**Your goal:**
Reprint every entry, character for character.

**Data provided:**
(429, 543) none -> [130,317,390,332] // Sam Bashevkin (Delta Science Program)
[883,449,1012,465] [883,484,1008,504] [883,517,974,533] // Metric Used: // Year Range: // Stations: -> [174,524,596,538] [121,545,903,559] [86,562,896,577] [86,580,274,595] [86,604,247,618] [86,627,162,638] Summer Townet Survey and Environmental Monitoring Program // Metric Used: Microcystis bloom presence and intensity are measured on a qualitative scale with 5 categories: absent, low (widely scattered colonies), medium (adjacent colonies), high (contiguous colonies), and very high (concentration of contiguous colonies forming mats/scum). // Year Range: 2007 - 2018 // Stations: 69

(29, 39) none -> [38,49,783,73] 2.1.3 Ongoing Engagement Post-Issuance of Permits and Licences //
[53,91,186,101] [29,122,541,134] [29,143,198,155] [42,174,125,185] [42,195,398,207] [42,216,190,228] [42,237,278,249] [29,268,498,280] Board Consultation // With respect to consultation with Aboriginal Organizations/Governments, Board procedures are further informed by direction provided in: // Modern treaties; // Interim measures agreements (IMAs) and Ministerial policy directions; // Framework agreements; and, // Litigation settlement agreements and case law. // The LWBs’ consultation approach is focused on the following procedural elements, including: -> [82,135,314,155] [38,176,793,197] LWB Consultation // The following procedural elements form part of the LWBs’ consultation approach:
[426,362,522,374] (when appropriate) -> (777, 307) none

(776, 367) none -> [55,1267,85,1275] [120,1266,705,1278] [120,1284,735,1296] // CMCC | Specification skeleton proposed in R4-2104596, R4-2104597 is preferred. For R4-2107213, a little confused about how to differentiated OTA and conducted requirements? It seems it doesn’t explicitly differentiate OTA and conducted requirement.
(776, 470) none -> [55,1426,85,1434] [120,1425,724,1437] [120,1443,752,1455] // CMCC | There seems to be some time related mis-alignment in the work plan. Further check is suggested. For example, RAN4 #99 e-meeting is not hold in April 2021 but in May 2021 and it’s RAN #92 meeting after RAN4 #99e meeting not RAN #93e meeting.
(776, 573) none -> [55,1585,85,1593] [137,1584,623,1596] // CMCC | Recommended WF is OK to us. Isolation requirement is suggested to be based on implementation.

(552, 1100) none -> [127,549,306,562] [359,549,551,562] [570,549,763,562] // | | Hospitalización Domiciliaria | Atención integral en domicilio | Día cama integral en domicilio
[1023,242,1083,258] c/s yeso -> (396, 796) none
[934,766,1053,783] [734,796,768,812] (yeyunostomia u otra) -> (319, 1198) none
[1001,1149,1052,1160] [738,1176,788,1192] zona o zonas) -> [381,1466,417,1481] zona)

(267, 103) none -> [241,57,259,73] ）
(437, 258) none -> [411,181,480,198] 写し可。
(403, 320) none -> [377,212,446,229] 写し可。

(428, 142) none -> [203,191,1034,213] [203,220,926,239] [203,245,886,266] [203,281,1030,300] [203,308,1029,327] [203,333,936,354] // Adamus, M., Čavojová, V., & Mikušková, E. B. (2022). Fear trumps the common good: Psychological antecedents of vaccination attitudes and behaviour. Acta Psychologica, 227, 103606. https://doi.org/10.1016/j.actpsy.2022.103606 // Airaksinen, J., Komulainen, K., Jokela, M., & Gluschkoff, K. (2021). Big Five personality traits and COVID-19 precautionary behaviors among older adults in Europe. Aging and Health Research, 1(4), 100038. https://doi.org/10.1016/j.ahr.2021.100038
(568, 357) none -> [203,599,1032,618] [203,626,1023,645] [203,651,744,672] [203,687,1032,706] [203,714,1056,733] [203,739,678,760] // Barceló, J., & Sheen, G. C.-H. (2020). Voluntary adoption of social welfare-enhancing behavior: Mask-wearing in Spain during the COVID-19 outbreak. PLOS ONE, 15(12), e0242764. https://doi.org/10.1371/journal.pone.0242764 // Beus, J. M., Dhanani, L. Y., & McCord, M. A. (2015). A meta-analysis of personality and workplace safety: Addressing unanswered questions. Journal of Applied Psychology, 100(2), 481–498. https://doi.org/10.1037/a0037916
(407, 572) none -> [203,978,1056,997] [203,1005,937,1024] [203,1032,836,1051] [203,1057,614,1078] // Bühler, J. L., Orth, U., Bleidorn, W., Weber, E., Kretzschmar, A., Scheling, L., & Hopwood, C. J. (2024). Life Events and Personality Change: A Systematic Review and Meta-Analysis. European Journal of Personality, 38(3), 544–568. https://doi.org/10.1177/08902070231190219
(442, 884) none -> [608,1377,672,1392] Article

**Answer to the exercise:**
(429, 543) none -> [130,317,390,332] // Sam Bashevkin (Delta Science Program)
[883,449,1012,465] [883,484,1008,504] [883,517,974,533] // Metric Used: // Year Range: // Stations: -> [174,524,596,538] [121,545,903,559] [86,562,896,577] [86,580,274,595] [86,604,247,618] [86,627,162,638] Summer Townet Survey and Environmental Monitoring Program // Metric Used: Microcystis bloom presence and intensity are measured on a qualitative scale with 5 categories: absent, low (widely scattered colonies), medium (adjacent colonies), high (contiguous colonies), and very high (concentration of contiguous colonies forming mats/scum). // Year Range: 2007 - 2018 // Stations: 69

(29, 39) none -> [38,49,783,73] 2.1.3 Ongoing Engagement Post-Issuance of Permits and Licences //
[53,91,186,101] [29,122,541,134] [29,143,198,155] [42,174,125,185] [42,195,398,207] [42,216,190,228] [42,237,278,249] [29,268,498,280] Board Consultation // With respect to consultation with Aboriginal Organizations/Governments, Board procedures are further informed by direction provided in: // Modern treaties; // Interim measures agreements (IMAs) and Ministerial policy directions; // Framework agreements; and, // Litigation settlement agreements and case law. // The LWBs’ consultation approach is focused on the following procedural elements, including: -> [82,135,314,155] [38,176,793,197] LWB Consultation // The following procedural elements form part of the LWBs’ consultation approach:
[426,362,522,374] (when appropriate) -> (777, 307) none

(776, 367) none -> [55,1267,85,1275] [120,1266,705,1278] [120,1284,735,1296] // CMCC | Specification skeleton proposed in R4-2104596, R4-2104597 is preferred. For R4-2107213, a little confused about how to differentiated OTA and conducted requirements? It seems it doesn’t explicitly differentiate OTA and conducted requirement.
(776, 470) none -> [55,1426,85,1434] [120,1425,724,1437] [120,1443,752,1455] // CMCC | There seems to be some time related mis-alignment in the work plan. Further check is suggested. For example, RAN4 #99 e-meeting is not hold in April 2021 but in May 2021 and it’s RAN #92 meeting after RAN4 #99e meeting not RAN #93e meeting.
(776, 573) none -> [55,1585,85,1593] [137,1584,623,1596] // CMCC | Recommended WF is OK to us. Isolation requirement is suggested to be based on implementation.

(552, 1100) none -> [127,549,306,562] [359,549,551,562] [570,549,763,562] // | | Hospitalización Domiciliaria | Atención integral en domicilio | Día cama integral en domicilio
[1023,242,1083,258] c/s yeso -> (396, 796) none
[934,766,1053,783] [734,796,768,812] (yeyunostomia u otra) -> (319, 1198) none
[1001,1149,1052,1160] [738,1176,788,1192] zona o zonas) -> [381,1466,417,1481] zona)

(267, 103) none -> [241,57,259,73] ）
(437, 258) none -> [411,181,480,198] 写し可。
(403, 320) none -> [377,212,446,229] 写し可。

(428, 142) none -> [203,191,1034,213] [203,220,926,239] [203,245,886,266] [203,281,1030,300] [203,308,1029,327] [203,333,936,354] // Adamus, M., Čavojová, V., & Mikušková, E. B. (2022). Fear trumps the common good: Psychological antecedents of vaccination attitudes and behaviour. Acta Psychologica, 227, 103606. https://doi.org/10.1016/j.actpsy.2022.103606 // Airaksinen, J., Komulainen, K., Jokela, M., & Gluschkoff, K. (2021). Big Five personality traits and COVID-19 precautionary behaviors among older adults in Europe. Aging and Health Research, 1(4), 100038. https://doi.org/10.1016/j.ahr.2021.100038
(568, 357) none -> [203,599,1032,618] [203,626,1023,645] [203,651,744,672] [203,687,1032,706] [203,714,1056,733] [203,739,678,760] // Barceló, J., & Sheen, G. C.-H. (2020). Voluntary adoption of social welfare-enhancing behavior: Mask-wearing in Spain during the COVID-19 outbreak. PLOS ONE, 15(12), e0242764. https://doi.org/10.1371/journal.pone.0242764 // Beus, J. M., Dhanani, L. Y., & McCord, M. A. (2015). A meta-analysis of personality and workplace safety: Addressing unanswered questions. Journal of Applied Psychology, 100(2), 481–498. https://doi.org/10.1037/a0037916
(407, 572) none -> [203,978,1056,997] [203,1005,937,1024] [203,1032,836,1051] [203,1057,614,1078] // Bühler, J. L., Orth, U., Bleidorn, W., Weber, E., Kretzschmar, A., Scheling, L., & Hopwood, C. J. (2024). Life Events and Personality Change: A Systematic Review and Meta-Analysis. European Journal of Personality, 38(3), 544–568. https://doi.org/10.1177/08902070231190219
(442, 884) none -> [608,1377,672,1392] Article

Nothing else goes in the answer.